TASK DIRECTIONS >>
Answer with a number only, stating how many lines of the records hold the word "added".

DATA EXCERPTS >>
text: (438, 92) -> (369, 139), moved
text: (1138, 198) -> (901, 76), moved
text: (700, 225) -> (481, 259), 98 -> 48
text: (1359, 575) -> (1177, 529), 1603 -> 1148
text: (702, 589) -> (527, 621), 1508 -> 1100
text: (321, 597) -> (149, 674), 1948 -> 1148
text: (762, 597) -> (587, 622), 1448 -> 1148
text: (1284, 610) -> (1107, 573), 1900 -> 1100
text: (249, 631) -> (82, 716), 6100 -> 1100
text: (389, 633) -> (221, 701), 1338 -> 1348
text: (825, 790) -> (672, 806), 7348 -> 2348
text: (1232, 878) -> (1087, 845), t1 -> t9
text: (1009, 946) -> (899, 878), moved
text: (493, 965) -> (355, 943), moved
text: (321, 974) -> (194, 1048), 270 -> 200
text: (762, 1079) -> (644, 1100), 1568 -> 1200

--

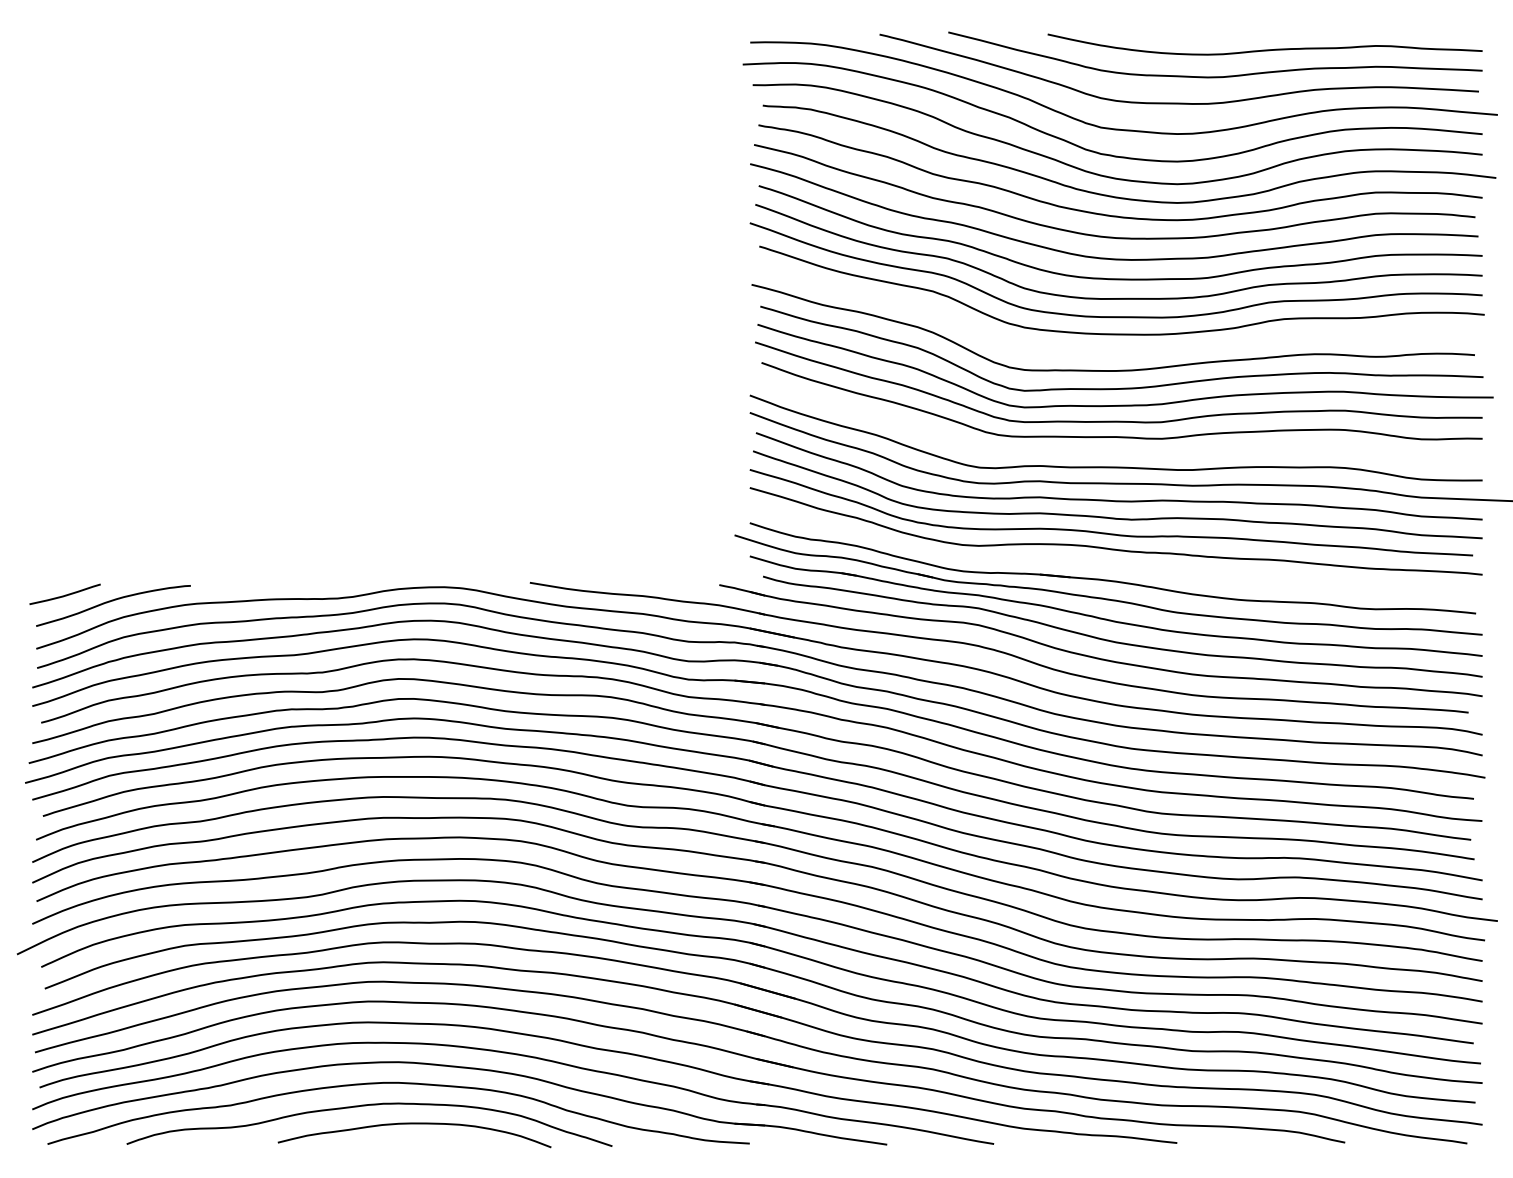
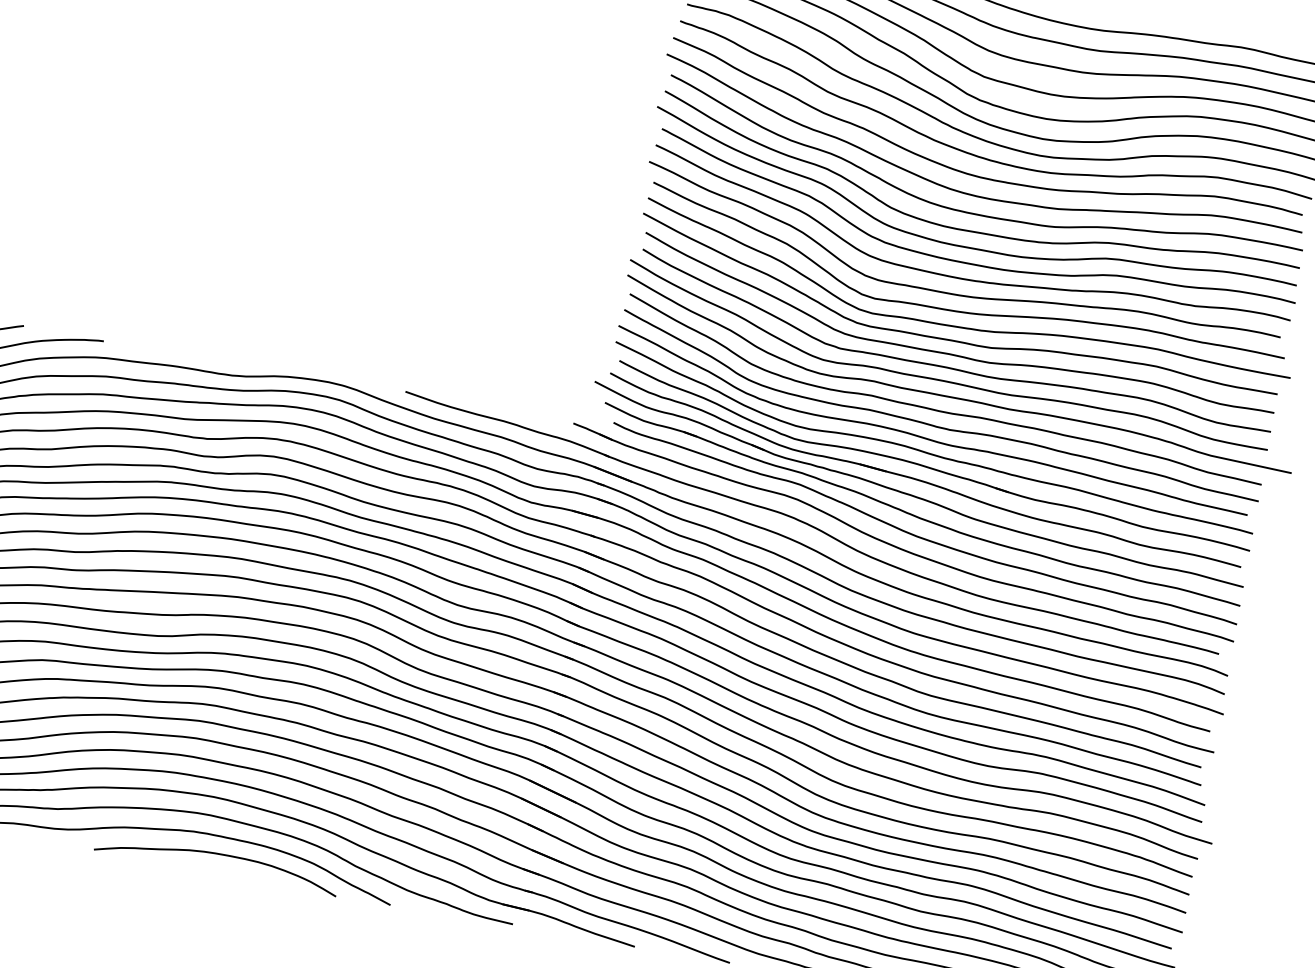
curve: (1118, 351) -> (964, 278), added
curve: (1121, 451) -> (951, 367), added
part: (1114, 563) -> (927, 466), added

--

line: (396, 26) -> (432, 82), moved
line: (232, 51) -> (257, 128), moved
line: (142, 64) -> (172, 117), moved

ANSWER BOX >>
3